Only those lines in the data below from the line containing "left back paw: (133, 254)" through the line containing "right shoulder: (145, 231)", both included, should be restated word for word.
+--
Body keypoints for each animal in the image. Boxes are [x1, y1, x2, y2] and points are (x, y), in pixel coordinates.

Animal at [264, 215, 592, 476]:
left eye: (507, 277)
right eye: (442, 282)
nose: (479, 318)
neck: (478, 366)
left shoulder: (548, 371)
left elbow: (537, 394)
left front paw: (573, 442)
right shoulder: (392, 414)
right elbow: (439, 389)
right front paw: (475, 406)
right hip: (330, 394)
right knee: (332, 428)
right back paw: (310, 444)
+--
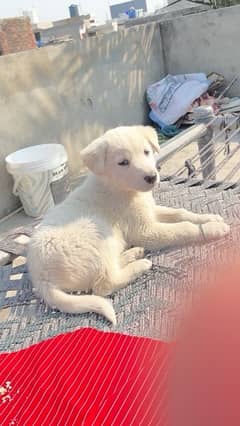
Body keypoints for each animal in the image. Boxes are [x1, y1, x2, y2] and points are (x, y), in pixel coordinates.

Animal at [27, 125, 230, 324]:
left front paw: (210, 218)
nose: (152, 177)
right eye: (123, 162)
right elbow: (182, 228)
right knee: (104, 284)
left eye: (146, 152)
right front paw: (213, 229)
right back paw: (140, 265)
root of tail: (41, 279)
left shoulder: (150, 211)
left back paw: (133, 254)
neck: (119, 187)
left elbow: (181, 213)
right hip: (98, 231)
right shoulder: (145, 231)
+--
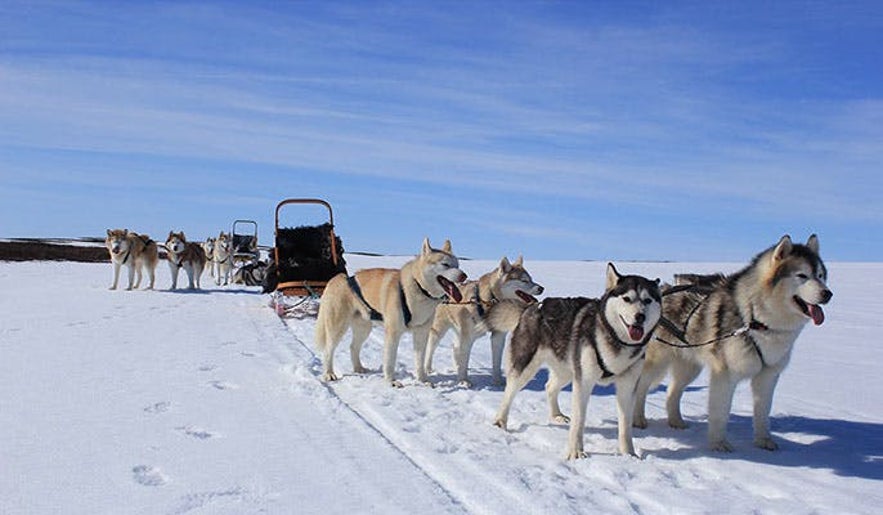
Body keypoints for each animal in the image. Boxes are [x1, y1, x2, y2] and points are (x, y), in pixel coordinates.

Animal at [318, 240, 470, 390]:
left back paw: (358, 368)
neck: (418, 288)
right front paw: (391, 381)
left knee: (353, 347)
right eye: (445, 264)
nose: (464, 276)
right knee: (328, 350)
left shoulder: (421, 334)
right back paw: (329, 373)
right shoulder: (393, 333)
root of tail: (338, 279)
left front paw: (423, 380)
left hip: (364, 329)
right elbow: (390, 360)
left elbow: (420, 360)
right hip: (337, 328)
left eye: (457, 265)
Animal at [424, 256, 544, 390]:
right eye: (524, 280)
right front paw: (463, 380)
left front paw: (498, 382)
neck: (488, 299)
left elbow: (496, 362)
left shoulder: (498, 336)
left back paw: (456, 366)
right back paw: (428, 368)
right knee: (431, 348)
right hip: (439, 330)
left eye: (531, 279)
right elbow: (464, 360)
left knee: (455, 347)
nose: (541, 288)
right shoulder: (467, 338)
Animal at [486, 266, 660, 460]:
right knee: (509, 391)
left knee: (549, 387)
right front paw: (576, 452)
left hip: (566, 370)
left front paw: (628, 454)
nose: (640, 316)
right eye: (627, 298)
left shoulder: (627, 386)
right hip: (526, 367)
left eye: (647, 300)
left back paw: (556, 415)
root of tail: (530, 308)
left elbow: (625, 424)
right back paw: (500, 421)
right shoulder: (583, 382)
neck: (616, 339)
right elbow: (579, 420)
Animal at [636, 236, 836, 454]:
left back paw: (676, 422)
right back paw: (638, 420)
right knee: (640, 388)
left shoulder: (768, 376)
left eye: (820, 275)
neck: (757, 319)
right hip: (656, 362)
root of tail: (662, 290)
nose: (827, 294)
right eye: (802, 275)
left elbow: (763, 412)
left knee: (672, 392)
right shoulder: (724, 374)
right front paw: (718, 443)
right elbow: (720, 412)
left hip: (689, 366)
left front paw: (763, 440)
+--
*Exercise result*
left back paw: (133, 254)
neck: (119, 187)
left elbow: (181, 213)
right hip: (98, 231)
right shoulder: (145, 231)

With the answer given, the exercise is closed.